Julia Hunt, Youth Worker; Gold Coast, Queensland
“I’ve experienced anxiety my whole life, and never received proper help and support for it until now that I’m in my 20s. By the time I finally found a psychologist I loved [after going to see multiple others that I hadn’t clicked with], I was overwhelmed and was using negative coping mechanisms just to get through my days and nights. My anxiety was in overdrive and I needed support — I’m so grateful I reached out to get it.
[I’m currently talking about] my next steps in life, how I’ve changed in the past couple of years and what kind of life is more in line with this new person. We’re encouraging actions and thought patterns that will help me gain more confidence, set bigger goals and follow through on them. It’s about learning to trust and back myself. But I’m going to add here — the best thing I’ve ever talked about in therapy historically has been my obsessive compulsive disorder and the rituals that come with it.
Knowing I have someone to talk to who isn’t biased, who isn’t judgmental, and who is trained to help me practice self-compassion is incredibly helpful. It’s life-changing just knowing you have the support that you need.
Jennifer Draper, Senior HR Consultant; New York City, New York
“I’ve been struggling with overwhelming anxiety which was causing me to get angry for no reason. I finally decided to seek the help I’ve been needing from a professional. And I’m so happy I did! We are currently discussing my relationship with my family — my two older brothers specifically.
“The best part about therapy is that you are in a safe space.”
I went through some trauma, my oldest brother sexually assaulted me when I was just 5-years-old, soon after he moved out and my other brother has been addicted to drugs since he was 15. Despite being 26 and having gone through a lot, this is the first time I’ve sought help.
Your therapist doesn’t know any of these people you are talking about and it provides a sense of security. Having someone listen to me, uninterrupted, for 45 minutes is great!”
Jaymeann Jones, Tour Guide at Disneyland; Anaheim, California
“I had been holding it [going to therapy] off for a while, I had been diagnosed with anxiety and depression in 2015, but stopped therapy in early 2016. I watched my life and myself start to collapse. I didn’t see a purpose anymore, and had been hurting so much that I started inflicting my behaviors onto others and developed unhealthy coping mechanisms. Several things led me to make the final decision to go to therapy. My best friend looked me in the eye one day and told me she loves me so much, but I’m hurting, she can see it, and it hurts her to see it. And it finally hit me: I was not anywhere close to where I wanted to be. Weirdly enough, watching “Crazy Ex-Girlfriend” was a major reason I knew I needed help. I identified very strongly with the main character and watching her grow and take control of her life made me want to do it too. I ended up being diagnosed with borderline personality disorder just like she was.

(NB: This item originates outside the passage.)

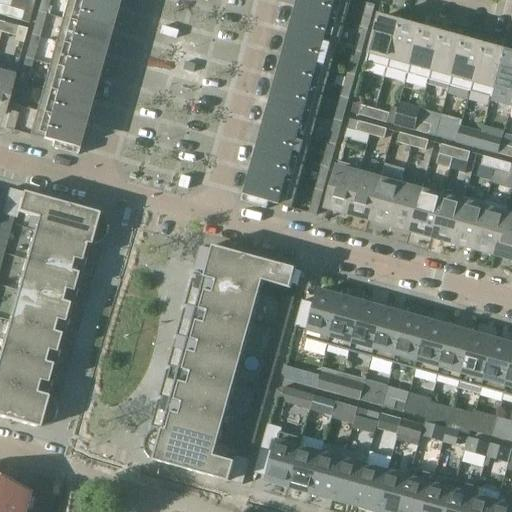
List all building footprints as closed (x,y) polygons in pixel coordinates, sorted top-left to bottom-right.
[(41,0),(37,13),(45,15),(49,0),(41,0)] [(79,0),(67,0),(62,20),(111,34),(117,10),(79,0)] [(79,0),(117,10),(120,0),(79,0)] [(297,0),(295,10),(344,23),(350,0),(297,0)] [(367,4),(360,28),(368,30),(375,6),(367,4)] [(0,16),(6,18),(9,9),(0,6),(0,16)] [(9,9),(6,18),(21,22),(23,13),(9,9)] [(295,10),(288,33),(338,47),(344,23),(295,10)] [(37,13),(31,36),(39,39),(45,15),(37,13)] [(365,63),(387,69),(399,25),(377,19),(367,55),(368,55),(365,63)] [(62,20),(55,43),(104,57),(111,34),(62,20)] [(3,24),(1,34),(15,38),(18,28),(3,24)] [(387,69),(408,75),(420,31),(399,25),(387,69)] [(360,28),(354,51),(362,53),(368,30),(360,28)] [(408,75),(428,81),(441,37),(420,31),(408,75)] [(288,33),(282,56),(331,70),(338,47),(288,33)] [(31,36),(24,60),(32,62),(39,39),(31,36)] [(428,81),(449,87),(461,42),(441,37),(428,81)] [(449,87),(470,93),(482,48),(461,42),(449,87)] [(55,43),(49,66),(98,80),(104,57),(55,43)] [(470,93),(491,98),(503,54),(482,48),(470,93)] [(354,51),(347,74),(355,77),(362,53),(354,51)] [(491,98),(511,104),(511,56),(503,54),(491,98)] [(282,56),(276,79),(325,93),(331,70),(282,56)] [(24,60),(18,83),(26,85),(32,62),(24,60)] [(49,66),(42,90),(91,103),(98,80),(49,66)] [(0,68),(0,116),(2,117),(15,73),(0,68)] [(347,74),(341,98),(349,100),(355,77),(347,74)] [(276,79),(269,103),(318,116),(325,93),(276,79)] [(18,83),(12,106),(20,108),(26,85),(18,83)] [(42,90),(36,113),(85,127),(91,103),(42,90)] [(341,98),(334,121),(342,123),(349,100),(341,98)] [(269,103),(263,126),(312,139),(318,116),(269,103)] [(20,108),(12,106),(5,130),(13,132),(20,108)] [(358,116),(373,120),(376,111),(361,107),(358,116)] [(376,111),(373,120),(387,124),(390,115),(376,111)] [(85,127),(36,113),(29,137),(53,143),(51,150),(76,157),(85,127)] [(400,128),(414,132),(417,122),(403,118),(400,128)] [(334,121),(328,144),(336,146),(342,123),(334,121)] [(356,132),(370,136),(373,126),(358,122),(356,132)] [(417,122),(414,132),(429,136),(431,126),(417,122)] [(263,126),(256,149),(305,163),(312,139),(263,126)] [(373,126),(370,136),(384,140),(387,130),(373,126)] [(442,139),(456,143),(459,134),(444,130),(442,139)] [(397,144),(411,148),(414,138),(400,134),(397,144)] [(459,134),(456,143),(470,147),(473,138),(459,134)] [(414,138),(411,148),(426,152),(428,142),(414,138)] [(484,151),(498,155),(501,145),(486,141),(484,151)] [(328,144),(322,167),(329,169),(336,146),(328,144)] [(439,155),(453,159),(456,149),(442,145),(439,155)] [(511,148),(501,145),(498,155),(511,158),(511,148)] [(256,149),(250,172),(299,186),(305,163),(256,149)] [(456,149),(453,159),(467,163),(470,153),(456,149)] [(481,167),(495,171),(498,161),(483,157),(481,167)] [(498,161),(495,171),(509,175),(511,165),(498,161)] [(346,212),(348,213),(361,169),(339,163),(337,171),(335,170),(325,207),(337,210),(336,212),(345,215),(346,212)] [(322,167),(315,190),(323,193),(329,169),(322,167)] [(348,213),(369,219),(382,175),(361,169),(348,213)] [(299,186),(250,172),(241,203),(267,210),(269,203),(292,210),(299,186)] [(369,219),(390,224),(403,179),(382,173),(382,175),(369,219)] [(390,224),(411,230),(423,185),(420,194),(401,188),(403,179),(390,224)] [(411,230),(432,236),(444,191),(423,185),(411,230)] [(22,194),(9,190),(2,216),(14,219),(15,219),(22,194)] [(323,193),(315,190),(308,214),(316,216),(323,193)] [(432,236),(453,242),(465,197),(444,191),(432,236)] [(34,232),(89,247),(89,246),(96,245),(102,241),(106,234),(106,231),(106,228),(106,225),(102,218),(96,214),(22,194),(15,219),(25,222),(26,216),(37,219),(34,232)] [(474,248),(484,211),(486,203),(465,197),(453,242),(474,248)] [(474,248),(494,254),(507,208),(504,217),(484,211),(474,248)] [(494,254),(511,258),(511,209),(507,208),(494,254)] [(0,223),(12,227),(14,219),(2,216),(0,223)] [(0,231),(9,234),(12,227),(0,223),(0,231)] [(0,231),(0,240),(7,242),(9,234),(0,231)] [(26,261),(81,276),(77,275),(80,263),(84,264),(89,247),(34,232),(26,261)] [(296,270),(216,248),(214,247),(206,249),(200,253),(197,259),(196,267),(199,273),(205,278),(209,279),(260,294),(263,282),(291,290),(296,270)] [(81,276),(26,261),(17,292),(72,307),(72,306),(68,305),(72,293),(76,295),(81,276)] [(201,290),(197,307),(252,323),(260,294),(209,279),(205,291),(201,290)] [(72,307),(17,292),(8,322),(64,338),(64,337),(60,335),(63,324),(67,325),(72,307)] [(305,340),(328,346),(341,298),(318,292),(318,293),(315,305),(302,301),(295,327),(308,331),(305,340)] [(281,303),(293,306),(295,298),(283,295),(281,303)] [(328,346),(350,352),(363,304),(341,298),(328,346)] [(281,303),(279,311),(290,314),(293,306),(281,303)] [(350,352),(372,359),(385,310),(363,304),(350,352)] [(193,321),(188,338),(243,353),(252,323),(197,307),(196,309),(200,310),(197,322),(193,321)] [(372,359),(394,365),(407,316),(385,310),(372,359)] [(290,314),(279,311),(277,318),(288,322),(290,314)] [(394,365),(416,371),(429,323),(407,316),(394,365)] [(277,318),(274,326),(286,329),(288,322),(277,318)] [(64,338),(8,322),(0,352),(0,353),(55,368),(55,367),(51,366),(53,362),(55,354),(59,355),(64,338)] [(416,371),(438,377),(451,329),(429,323),(416,371)] [(284,337),(286,329),(274,326),(272,334),(284,337)] [(438,377),(460,383),(473,335),(451,329),(438,377)] [(272,334),(270,341),(282,345),(284,337),(272,334)] [(460,383),(482,389),(495,341),(473,335),(460,383)] [(243,353),(188,338),(188,340),(192,341),(188,352),(184,351),(180,368),(235,384),(243,353)] [(280,352),(282,345),(270,341),(268,349),(280,352)] [(482,389),(504,395),(511,364),(511,345),(495,341),(482,389)] [(268,349),(266,357),(278,360),(280,352),(268,349)] [(0,384),(43,396),(46,385),(50,386),(55,368),(0,353),(0,384)] [(264,365),(275,368),(278,360),(266,357),(264,365)] [(264,365),(262,372),(273,376),(275,368),(264,365)] [(176,382),(171,399),(226,415),(235,384),(180,368),(179,370),(183,371),(180,383),(176,382)] [(273,376),(262,372),(259,380),(271,383),(273,376)] [(304,386),(316,389),(318,381),(306,378),(304,386)] [(259,380),(257,388),(269,391),(271,383),(259,380)] [(318,381),(316,389),(328,392),(330,384),(318,381)] [(49,398),(47,397),(43,396),(0,384),(0,418),(36,428),(39,428),(42,428),(45,427),(48,426),(50,424),(51,423),(53,421),(54,418),(55,416),(55,415),(56,413),(56,410),(55,407),(54,405),(53,403),(51,400),(49,398)] [(257,388),(255,395),(267,399),(269,391),(257,388)] [(348,398),(360,401),(362,393),(350,390),(348,398)] [(300,401),(312,405),(314,397),(302,393),(300,401)] [(362,393),(360,401),(372,405),(374,397),(362,393)] [(255,395),(253,403),(265,406),(267,399),(255,395)] [(314,397),(312,405),(323,408),(326,400),(314,397)] [(167,412),(163,428),(218,444),(226,415),(171,399),(171,400),(175,402),(172,413),(167,412)] [(251,411),(263,414),(265,406),(253,403),(251,411)] [(404,414),(406,406),(396,403),(394,411),(404,414)] [(344,414),(355,417),(358,409),(346,406),(344,414)] [(406,406),(404,414),(416,417),(418,409),(406,406)] [(358,409),(355,417),(367,420),(370,412),(358,409)] [(251,411),(249,418),(260,422),(263,414),(251,411)] [(382,416),(378,429),(398,435),(399,429),(402,421),(382,416)] [(249,418),(247,426),(258,429),(260,422),(249,418)] [(494,430),(492,438),(511,443),(511,429),(502,426),(497,418),(494,430)] [(399,429),(398,435),(420,441),(421,437),(424,427),(402,421),(399,429)] [(449,422),(447,429),(458,433),(460,425),(449,422)] [(424,427),(421,437),(443,443),(444,438),(447,429),(425,423),(424,427)] [(265,481),(289,488),(302,440),(280,434),(282,429),(267,425),(254,474),(267,478),(266,480),(265,481)] [(244,434),(256,437),(258,429),(247,426),(244,434)] [(480,435),(492,438),(494,430),(482,427),(480,435)] [(149,436),(146,443),(146,450),(149,456),(154,461),(155,461),(157,462),(231,482),(238,457),(227,454),(226,460),(214,457),(218,444),(163,428),(162,430),(155,431),(149,436)] [(444,438),(443,443),(456,446),(458,437),(460,433),(458,433),(447,429),(444,438)] [(244,434),(242,442),(254,445),(256,437),(244,434)] [(467,439),(464,452),(486,458),(490,446),(478,442),(467,439)] [(289,488),(311,494),(324,446),(323,445),(321,455),(300,449),(302,440),(289,488)] [(240,449),(252,453),(254,445),(242,442),(240,449)] [(311,494),(332,500),(346,452),(324,446),(311,494)] [(490,446),(486,458),(508,464),(511,452),(501,449),(490,446)] [(240,449),(238,457),(250,460),(252,453),(240,449)] [(332,500),(354,506),(368,458),(346,452),(332,500)] [(231,482),(242,486),(249,461),(250,461),(250,460),(238,457),(231,482)] [(354,506),(375,511),(376,511),(387,473),(366,467),(368,458),(354,506)] [(376,511),(400,511),(412,470),(411,470),(408,479),(387,473),(376,511)] [(400,511),(423,511),(434,476),(412,470),(400,511)] [(423,511),(447,511),(453,491),(431,485),(434,476),(423,511)] [(447,511),(470,511),(475,497),(478,487),(456,481),(453,491),(447,511)] [(0,485),(0,511),(22,511),(27,494),(0,485)] [(470,511),(494,511),(497,504),(475,497),(470,511)]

[Currently, in therapy I am talking about] how my anxieties and fears of abandonment are old wounds that are being reopened, reprocessing trauma using the method of EMDR (Eye Movement Desensitization and Reprocessing). This brings [traumatic] memories that are in my subconscious mind to my conscious mind so they can be reprocessed, analyzed, and become less triggering, allowing myself to ride the wave of emotions, and to feel my emotions without judgment. Each week is different!”